German Pols Upset Over NSA Programs Ahead Of Obama Visit
Politicians and others in Germany are upset about the revelations of NSA spying, and it’s likely to come up when President Obama heads there later this month:
As President Barack Obama prepares to visit Germany next week, German officials are turning up the heat on the U.S. over its Internet surveillance, according to reports, with one official calling the program “Stasi methods.”
German Chancellor Angela Merkel will raise the issue with Obama when he visits on Wednesday, her spokesman told Reuters.
One official, Markus Ferber, a German who sits in the European Parliament, said the U.S. government was using “American-style Stasi methods,” Reuters reported.
“I thought this era had ended when the [German Democratic Republic] fell,” he said, according to the report.
German Justice Minister Sabine Leutheusser-Schnarrenberger called reports of the surveillance “deeply disconcerting” in an op-ed in the German news magazine Der Spiegel, saying the U.S. should explain given the importance of the global Internet.
The NSA story is also becoming an issue in the United Kingdom, where there are reports that UK intelligence is using the NSA data to circumvent British law:
The UK’s electronic eavesdropping and security agency, GCHQ, has been secretly gathering intelligence from the world’s biggest internetcompanies through a covertly run operation set up by America’s top spy agency, documents obtained by the Guardian reveal.
The documents show that GCHQ, based in Cheltenham, has had access to the system since at least June 2010, and generated 197 intelligence reports from it last year.
The US-run programme, called Prism, would appear to allow GCHQ to circumvent the formal legal process required to seek personal material such as emails, photos and videos from an internet company based outside the UK.
The use of Prism raises ethical and legal issues about such direct access to potentially millions of internet users, as well as questions about which British ministers knew of the programme.
In a statement to the Guardian, GCHQ, insisted it “takes its obligations under the law very seriously”.
The details of GCHQ’s use of Prism are set out in documents prepared for senior analysts working at America’s National Security Agency, the biggest eavesdropping organisation in the world.
The NSA describes Prism as “one of the most valuable, unique and productive accesses” of intelligence, and boasts the service has been made available to spy organisations from other countries, including GCHQ.

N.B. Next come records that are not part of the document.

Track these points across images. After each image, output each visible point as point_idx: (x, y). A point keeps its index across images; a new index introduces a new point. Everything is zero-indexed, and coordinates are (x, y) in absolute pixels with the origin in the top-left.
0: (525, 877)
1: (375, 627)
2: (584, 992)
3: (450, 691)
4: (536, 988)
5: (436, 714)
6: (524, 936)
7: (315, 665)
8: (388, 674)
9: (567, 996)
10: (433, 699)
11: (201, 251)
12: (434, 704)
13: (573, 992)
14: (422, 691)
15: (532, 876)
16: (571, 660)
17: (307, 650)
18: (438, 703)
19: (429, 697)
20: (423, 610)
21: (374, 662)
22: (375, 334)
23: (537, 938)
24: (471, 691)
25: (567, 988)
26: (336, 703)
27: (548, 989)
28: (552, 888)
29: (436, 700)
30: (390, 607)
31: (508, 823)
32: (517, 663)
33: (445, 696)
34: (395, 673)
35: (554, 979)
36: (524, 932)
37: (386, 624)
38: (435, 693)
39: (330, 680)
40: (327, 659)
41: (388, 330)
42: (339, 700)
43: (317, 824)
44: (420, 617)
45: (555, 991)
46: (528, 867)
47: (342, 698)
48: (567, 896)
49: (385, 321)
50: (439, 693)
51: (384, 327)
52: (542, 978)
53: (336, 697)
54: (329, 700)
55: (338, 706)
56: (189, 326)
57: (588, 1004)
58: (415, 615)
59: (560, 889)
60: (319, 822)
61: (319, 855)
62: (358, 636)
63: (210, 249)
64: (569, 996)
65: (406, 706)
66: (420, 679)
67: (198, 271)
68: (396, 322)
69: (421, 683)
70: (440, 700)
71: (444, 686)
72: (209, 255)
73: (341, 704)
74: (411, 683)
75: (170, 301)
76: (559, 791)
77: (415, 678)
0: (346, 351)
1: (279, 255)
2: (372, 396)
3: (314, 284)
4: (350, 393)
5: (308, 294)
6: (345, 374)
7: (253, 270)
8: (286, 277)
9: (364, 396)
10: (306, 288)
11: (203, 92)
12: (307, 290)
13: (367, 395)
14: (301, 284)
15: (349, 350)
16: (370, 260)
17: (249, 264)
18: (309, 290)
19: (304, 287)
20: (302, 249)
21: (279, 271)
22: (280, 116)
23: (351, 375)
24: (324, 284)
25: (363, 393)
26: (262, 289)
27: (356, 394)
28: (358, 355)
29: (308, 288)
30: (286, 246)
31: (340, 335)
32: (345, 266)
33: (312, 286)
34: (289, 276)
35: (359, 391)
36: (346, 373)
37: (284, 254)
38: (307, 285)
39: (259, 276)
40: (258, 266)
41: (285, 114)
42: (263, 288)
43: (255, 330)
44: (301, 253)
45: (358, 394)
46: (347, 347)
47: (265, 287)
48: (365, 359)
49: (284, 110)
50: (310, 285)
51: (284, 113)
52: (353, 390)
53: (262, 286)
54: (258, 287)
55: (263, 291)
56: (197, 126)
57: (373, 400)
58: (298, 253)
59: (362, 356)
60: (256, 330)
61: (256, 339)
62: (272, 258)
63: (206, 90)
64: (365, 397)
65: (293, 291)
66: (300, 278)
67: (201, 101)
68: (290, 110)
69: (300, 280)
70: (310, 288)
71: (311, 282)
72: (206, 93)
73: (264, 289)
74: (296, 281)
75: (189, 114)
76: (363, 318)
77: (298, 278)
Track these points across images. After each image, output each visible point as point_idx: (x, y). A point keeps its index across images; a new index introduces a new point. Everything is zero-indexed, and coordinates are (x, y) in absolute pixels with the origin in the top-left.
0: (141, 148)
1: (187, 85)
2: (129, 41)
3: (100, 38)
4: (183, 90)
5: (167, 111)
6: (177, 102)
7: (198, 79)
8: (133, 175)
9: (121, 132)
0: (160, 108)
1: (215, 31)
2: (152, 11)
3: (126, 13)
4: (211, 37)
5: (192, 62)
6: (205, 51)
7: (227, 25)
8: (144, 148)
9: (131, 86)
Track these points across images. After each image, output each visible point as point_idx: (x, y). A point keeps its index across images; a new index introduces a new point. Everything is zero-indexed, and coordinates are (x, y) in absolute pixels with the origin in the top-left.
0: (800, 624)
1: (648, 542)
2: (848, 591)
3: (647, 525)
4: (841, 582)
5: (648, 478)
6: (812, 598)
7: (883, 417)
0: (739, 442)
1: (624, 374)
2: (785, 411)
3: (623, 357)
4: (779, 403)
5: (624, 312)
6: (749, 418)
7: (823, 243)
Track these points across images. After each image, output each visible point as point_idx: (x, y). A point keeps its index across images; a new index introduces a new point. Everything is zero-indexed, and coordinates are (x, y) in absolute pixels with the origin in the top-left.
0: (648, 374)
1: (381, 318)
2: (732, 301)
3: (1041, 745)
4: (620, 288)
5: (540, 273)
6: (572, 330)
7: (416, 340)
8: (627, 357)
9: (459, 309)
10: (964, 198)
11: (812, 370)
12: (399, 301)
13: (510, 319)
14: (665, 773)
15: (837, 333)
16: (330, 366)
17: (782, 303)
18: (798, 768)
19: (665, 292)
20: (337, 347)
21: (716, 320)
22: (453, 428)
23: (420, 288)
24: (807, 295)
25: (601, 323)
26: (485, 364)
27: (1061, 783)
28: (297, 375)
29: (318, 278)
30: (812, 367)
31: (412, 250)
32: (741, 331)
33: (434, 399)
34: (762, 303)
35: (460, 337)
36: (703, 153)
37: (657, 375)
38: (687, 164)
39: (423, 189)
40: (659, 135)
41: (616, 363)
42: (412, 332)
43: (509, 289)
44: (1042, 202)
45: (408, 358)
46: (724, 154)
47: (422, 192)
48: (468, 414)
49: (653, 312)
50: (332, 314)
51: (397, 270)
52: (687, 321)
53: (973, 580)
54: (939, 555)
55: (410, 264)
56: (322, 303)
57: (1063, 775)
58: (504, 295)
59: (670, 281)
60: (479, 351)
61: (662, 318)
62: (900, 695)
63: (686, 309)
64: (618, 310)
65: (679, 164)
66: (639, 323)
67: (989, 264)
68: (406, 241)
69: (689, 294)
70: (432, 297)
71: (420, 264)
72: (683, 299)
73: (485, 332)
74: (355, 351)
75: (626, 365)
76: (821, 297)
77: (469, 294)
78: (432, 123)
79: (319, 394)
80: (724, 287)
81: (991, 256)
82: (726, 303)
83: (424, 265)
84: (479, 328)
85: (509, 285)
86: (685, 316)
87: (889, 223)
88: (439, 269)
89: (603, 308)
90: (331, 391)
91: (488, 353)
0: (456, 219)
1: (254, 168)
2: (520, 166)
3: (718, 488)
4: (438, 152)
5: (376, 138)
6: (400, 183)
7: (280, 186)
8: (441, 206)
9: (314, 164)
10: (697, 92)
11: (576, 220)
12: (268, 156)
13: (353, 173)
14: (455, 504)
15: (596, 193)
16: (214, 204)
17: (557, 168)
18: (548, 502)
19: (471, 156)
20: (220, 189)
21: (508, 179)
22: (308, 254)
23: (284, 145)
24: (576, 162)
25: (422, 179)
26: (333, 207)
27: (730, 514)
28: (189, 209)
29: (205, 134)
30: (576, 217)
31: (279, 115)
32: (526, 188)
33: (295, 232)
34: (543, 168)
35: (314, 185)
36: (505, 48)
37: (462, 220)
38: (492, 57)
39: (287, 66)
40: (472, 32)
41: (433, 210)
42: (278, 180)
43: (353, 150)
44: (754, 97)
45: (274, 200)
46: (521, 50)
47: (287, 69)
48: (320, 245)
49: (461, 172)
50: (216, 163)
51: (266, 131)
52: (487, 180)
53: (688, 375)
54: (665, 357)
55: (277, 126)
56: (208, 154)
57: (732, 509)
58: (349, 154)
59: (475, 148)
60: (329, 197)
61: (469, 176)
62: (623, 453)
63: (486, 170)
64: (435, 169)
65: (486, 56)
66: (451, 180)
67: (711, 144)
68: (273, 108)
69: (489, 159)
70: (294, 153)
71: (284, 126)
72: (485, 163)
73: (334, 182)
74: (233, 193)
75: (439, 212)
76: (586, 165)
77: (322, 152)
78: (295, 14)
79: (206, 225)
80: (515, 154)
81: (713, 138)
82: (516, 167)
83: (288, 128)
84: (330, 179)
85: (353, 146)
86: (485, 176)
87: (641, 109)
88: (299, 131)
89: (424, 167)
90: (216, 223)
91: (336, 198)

It says the British agency generated 197 intelligence reports from Prism in the year to May 2012 – marking a 137% increase in the number of reports generated from the year before. Intelligence reports from GCHQ are normally passed to MI5 and MI6.
The documents underline that “special programmes for GCHQ exist for focused Prism processing”, suggesting the agency has been able to receive material from a bespoke part of the programme to suit British interests.
Unless GCHQ has stopped using Prism, the agency has accessed information from the programme for at least three years. It is not mentioned in the latest report from the Interception of Communications Commissioner Office, which scrutinises the way the UK’s three security agencies use the laws covering the interception and retention of data.
Asked to comment on its use of Prism, GCHQ said it “takes its obligations under the law very seriously. Our work is carried out in accordance with a strict legal and policy framework which ensures that our activities are authorised, necessary and proportionate, and that there is rigorous oversight, including from the secretary of state, the interception and intelligence services commissioners and the intelligence and security committee”.
The agency refused to be drawn on how long it had been using Prism, how many intelligence reports it had gleaned from it, or which ministers knew it was being used.
A GCHQ spokesperson added: “We do not comment on intelligence matters.”
These allegations were the subject of most of the questions put to British Foreign Secretary William Hague by Members of the House of Commons yesterday. In the end, it may turn out that Prism and other NSA programs may end up having as many international headaches for the Obama White House as it will domestic ones. Long time allies or not, it would appear that most nations do not appreciate the idea that their citizens are being spied upon without their knowledge.